The letter was drafted before the council press release had been made public. Since then, Thomas has acknowledged that the press release addresses many of the issues they raised in their letter.

“I think the press release is a move in the right direction. I still have some concern that the time frame is relatively compressed,” Thomas said.

Though the public first became involved with the initiative in August during an open house with Rep. Bishop and Rep. Jason Chavetz, the council did not act until late November.

Jackson said that they weren’t clear on the process.

“We were under the impression that we would receive something in some form of a draft from Congressman Bishop’s office. And then we would make a formal type of response like we’re doing now,” Jackson said.

It wasn’t until Jackson saw Bishop discussing his process for the bill during a television interview that the study group decided they’d better move forward with developing formal input so as to not miss the opportunity

“We’re all treading new ground here. This is such a new concept, this whole process of letting stakeholders work together and drive it. And there’s no playbook to follow,” Jackson said.

With the publication of the press release, the subcommittee seems to have worked out its course of action.

“As far as I’m concerned our process is as transparent as it gets,” Jackson said. “There will be a written comment period. There will be a public meeting showing the alternatives and we’ll get more input. The council meeting where we finally vote will be open to the public so they’ll see the deliberative process we’ll go through in deciding what we send to Congressman Bishop.”

The study group, which has met only once since their inception, has not yet begun developing recommendations.

“Right now, they are trying to gather all of the information that is out there, that Congressman Bishop has gathered through all of the public meetings and letters written,” Ciarus said.

The county council is also inviting county residents to submit written comments by letter—no e-mail comments will be accepted—through Jan. 17.

After the January deadline, the study group will get down to the technical work, assembling a range of maps based on the input from the public and key land-use stake holders in Grand County. Their intention is to produce a variety of maps that show the many alternatives that have been suggested for land designation.

Despite the request that the entire process be open to the public, most of the study-group’s work meetings will be closed.

“If it was a four-member committee, they’d all have to be public meetings, but this is a three-member committee because these are work sessions for the study group to go through the process.
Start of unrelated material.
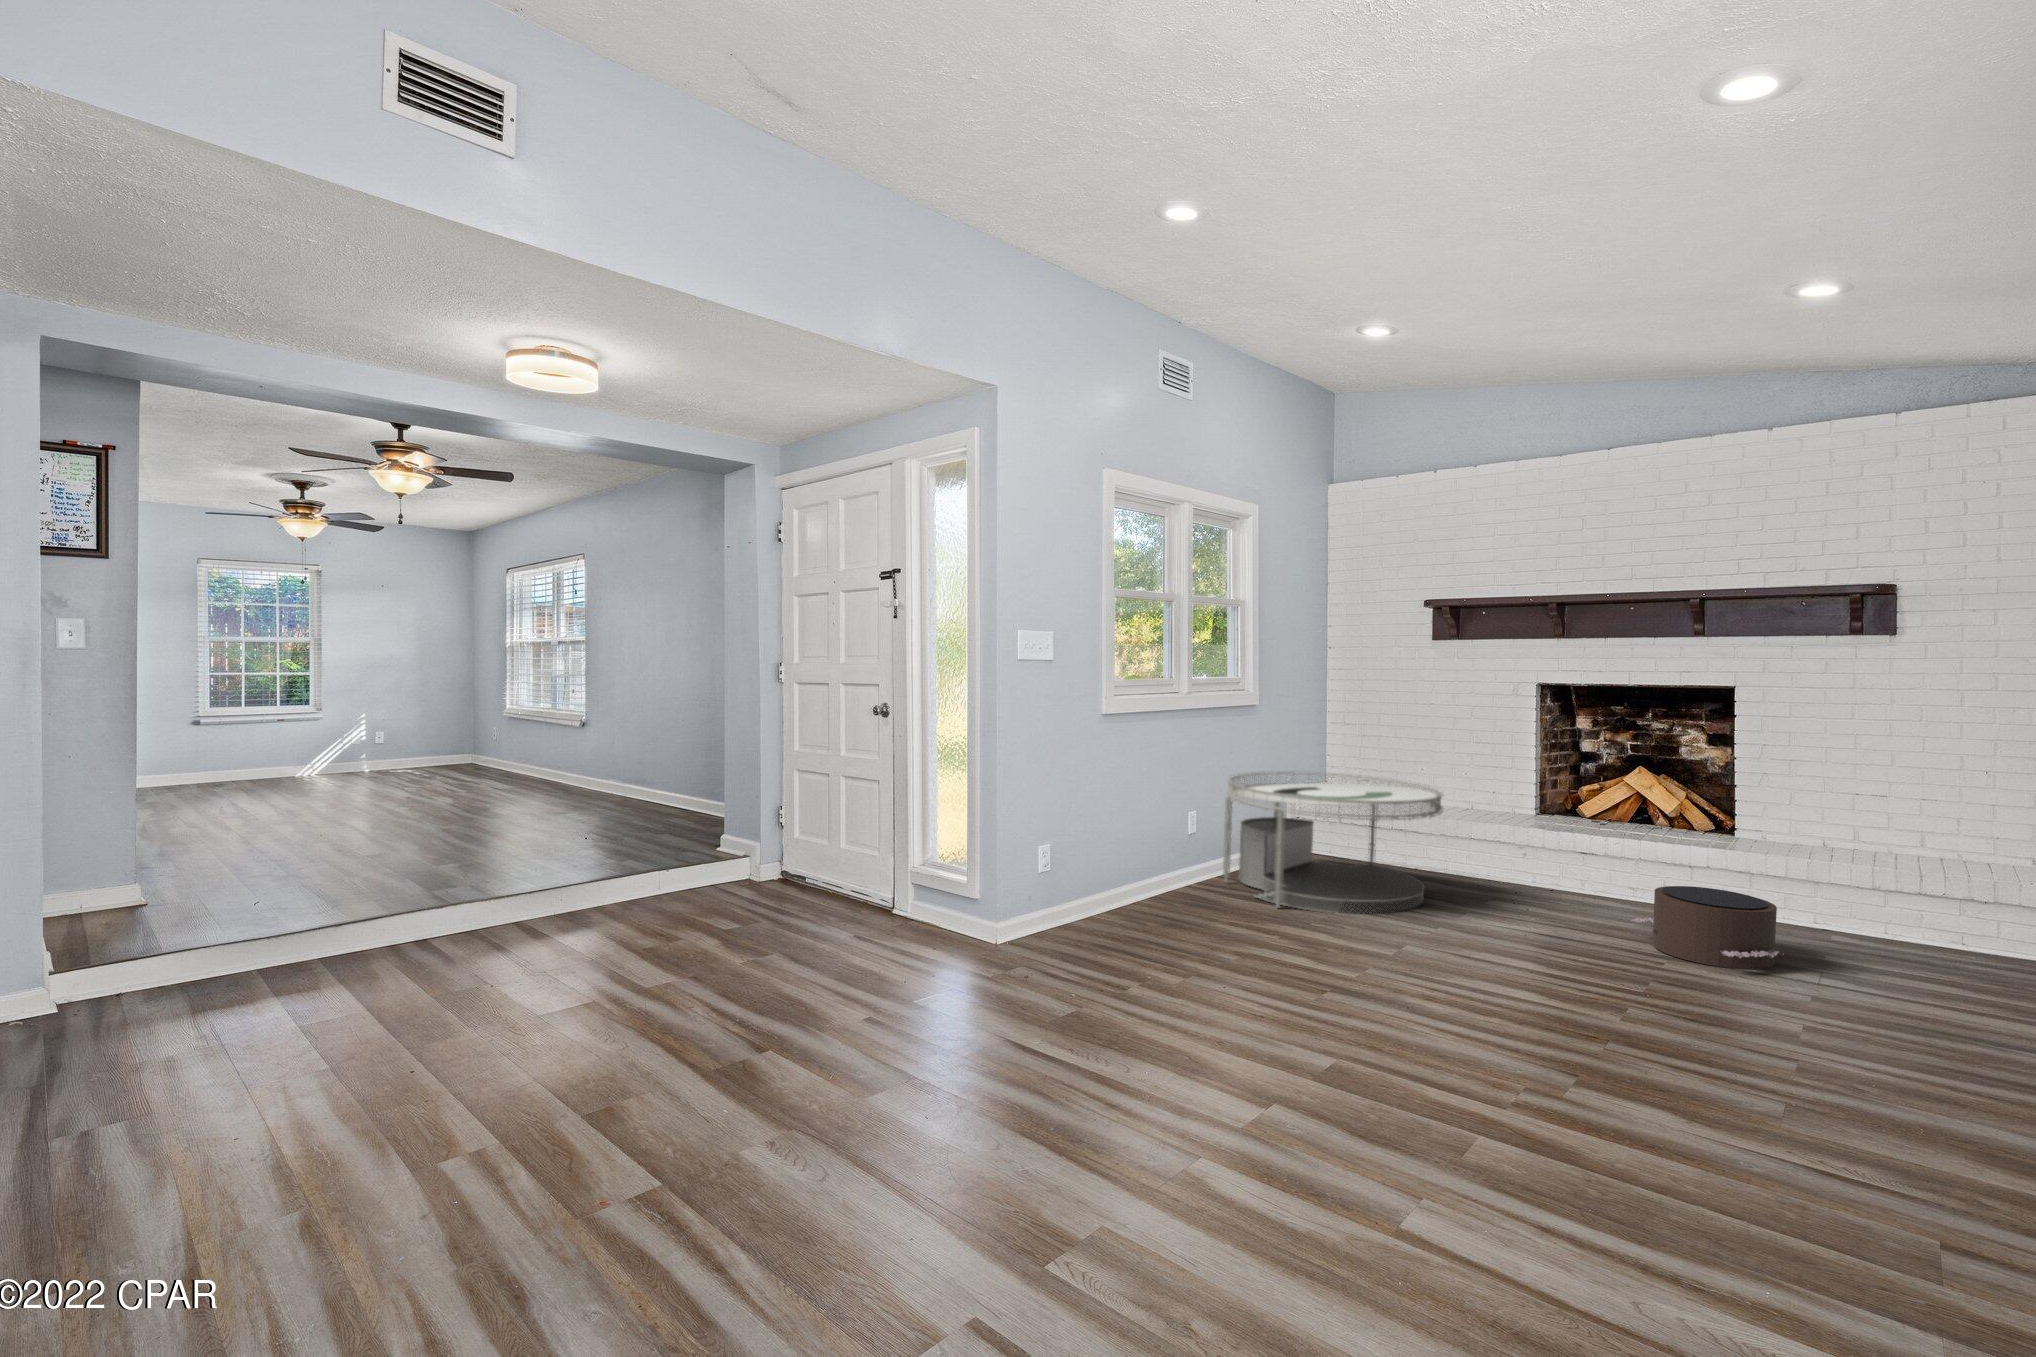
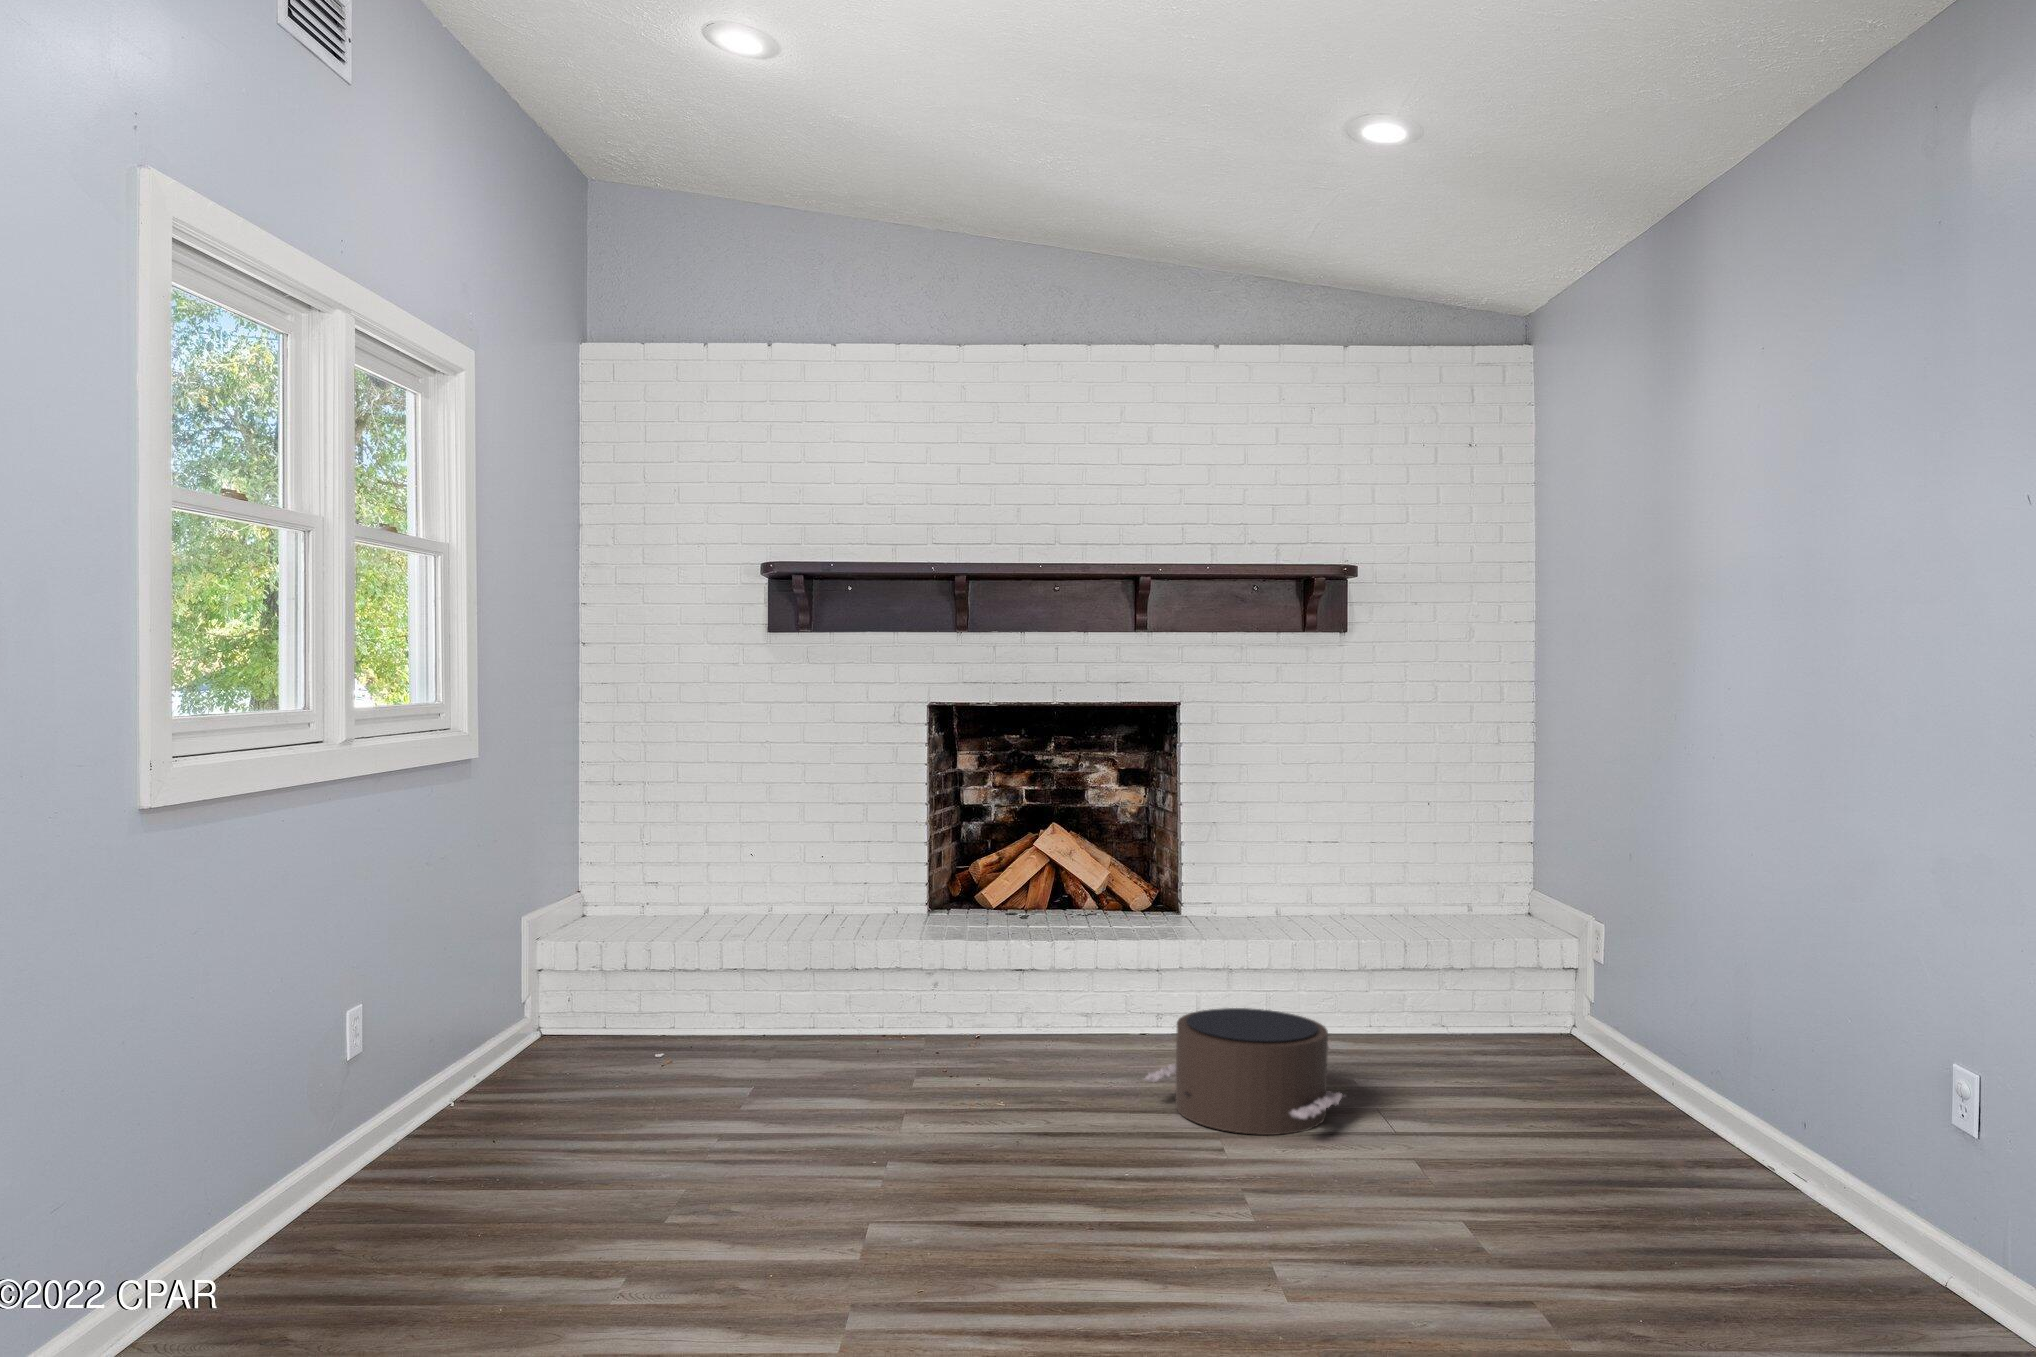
coffee table: present [1223,772,1443,914] -> none [432,882,850,1191]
Once all of the information is assembled, they’ll start having their public meetings down at the Grand Center,” Ciarus said.

The council study group will present these maps to the public at an open meeting in February and again solicit public input before finalizing the maps for a council vote.

Stakeholder representatives who have long been involved with this public land initiative hope this process encourages substantive input about specific issues.

“If we can use technology to have a map focused discussion, the discussion becomes about who’s going to do what, where on the landscape as opposed to arguing competing philosophies,” said Ashley Korenblat, representative of the Outdoor Industry Association for the land use bill negotiations. “What comes out of layering up the maps is that you end up with pretty big zones of agreement.”

“We’ll come up with a balanced approach that makes the most sense to the most people in Grand County,” Jackson said.

Council members also point out that their suggestions are only suggestions.

“One thing people need to remember is that we don’t have the authority as a county to change designations on public lands,” Jackson said.

However, the process of this particular land use initiative has been recognized from the beginning for its collaborative and open approach.

“There are so many stakeholders working together and looking for solutions that it actually appears that this thing is going to work,” Jackson said.

Fall 2014 is currently the target for completing a proposal for presentation to congress.